The expression of my atheism has gone through a few changes in the four short years since I officially declared myself an atheist. In 2009, I was completely green to the atheist movement as it had come to be defined by authors such as Dawkins, Dennett, Harris, and Hitchens. I had not read any of their books. Most of my knowledge (and criticism) of religion came from my academic pursuit of it. I read authors like William James, Emile Durkheim, James Frazer, Sigmund Freud, Pascal Boyer, in an effort to understand the origins of religious belief. As I connected with other atheists online, I soon found out that apparently the only “proper” way to be an atheist was to be a rhetorically aggressive one who regularly challenged the faith and practices of religious believers.
I gave it a try. I set aside the one commandment I try my best to follow, don’t be an asshole, and I began attacking not only religious belief, but religious believers themselves. But here’s the thing: I don’t like being that person. It does not bring me joy to make personal attacks on a religious believer’s need to believe in something which gives them emotional comfort.
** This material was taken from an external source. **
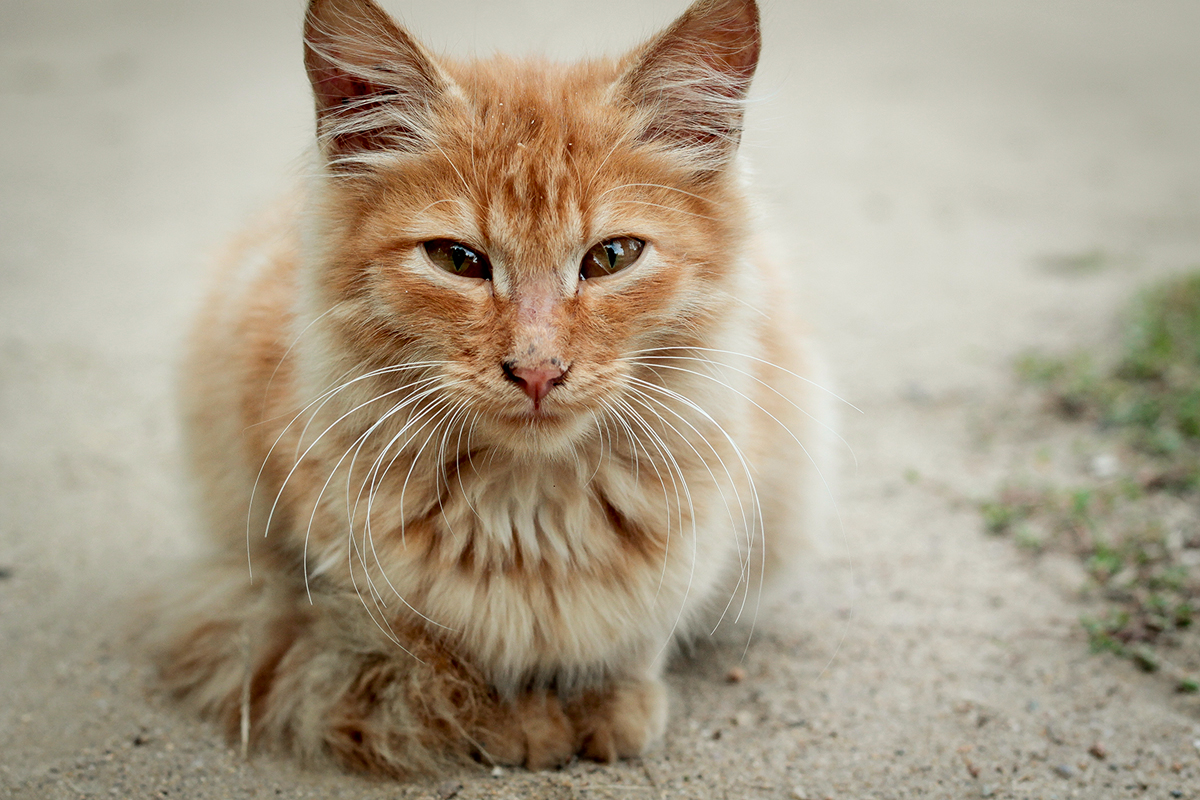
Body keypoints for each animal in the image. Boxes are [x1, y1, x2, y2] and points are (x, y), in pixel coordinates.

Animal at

Ad hominem attacks are not an ideal method to persuade a person into considering an opposing viewpoint. My goal is not to deconvert religious believers. My goal is to persuade them into thinking critically about the faith to which they adhere. In turn, it is my task to listen to their (hopefully) reasoned analysis and respond with further rational discourse. There is no reason why atheists and believers cannot discuss the merits and faults of religion without it degrading into a screaming match.
The atheist movement itself on the other hand seems to have undergone a schism in which several camps under the banner of atheism do engage in screaming matches with each other as though there really was only one true way to be an atheist. One of the reasons why I enjoy calling myself an atheist is because there is no higher authority above me, be it man or god, defining the “proper” path of atheism. I do not interpret the tomes of Dawkins, Dennett, Harris, and Hitchens as though they were the atheist versions of Matthew, Mark, Luke, and John. Atheism is anarchic: without authority. I read what I read, and then I decide for myself what I choose to accept. The squabbles among many particularly vocal atheists online have disillusioned me to pretty much the entire atheist movement. If this is how atheists are going to behave, then I don’t want to be any part of it.
Martin Pribble, an Australian atheist writer, recently published a blog post titled “I Quit“, in which he explained why he is no longer choosing to call himself an atheist activist. He writes that “[r]eligion itself, by itself, is not what is harming us. What harms us is fanaticism, and fanaticism in any form tends to be come [sic] blinkered if left to its own.” It’s dishonest, if not downright malicious, for me as an atheist to make the claim to a religious believer that their belief alone makes them a bad person. I know far too many religious believers of all faiths who actively fight for human rights, secular values, equality and justice for all. To dismiss their contributions, and their humanity, just because they believe in something I don’t would make me an asshole, and I don’t want to be an asshole.
This does not mean that I will cease being critical of the religions religious believers practice. I am a religious scholar. I study the origins, development, and practices of the religions of the world. Doing this exposes me to ideas and evidence which challenges many theological claims religions profess, and I want to make light of these contradictions and find out how religious believers deal with them. I think it is in the best interest of all religious believers for them to study their faiths in an academic context because it offers useful historical and cultural insight into their religion.
Though I stand apart from the greater atheist movement, I remain an atheist. I still adhere to the position that there is no place for religion in politics or science, and I will continue to speak out against such incursions. I will still condemn those who justify oppression in the name of religion, and those who sanction violence in the name of faith. But no longer will I dismiss a potential ally in the causees of equality, justice, and secular values just because they are a religious believer. Of course, I still have my own principles to uphold as a nonbeliever, but I would much rather be inclusive than divisive. I may catch flak from other atheists for taking this position, but then I didn’t come out as an atheist to engage in groupthink.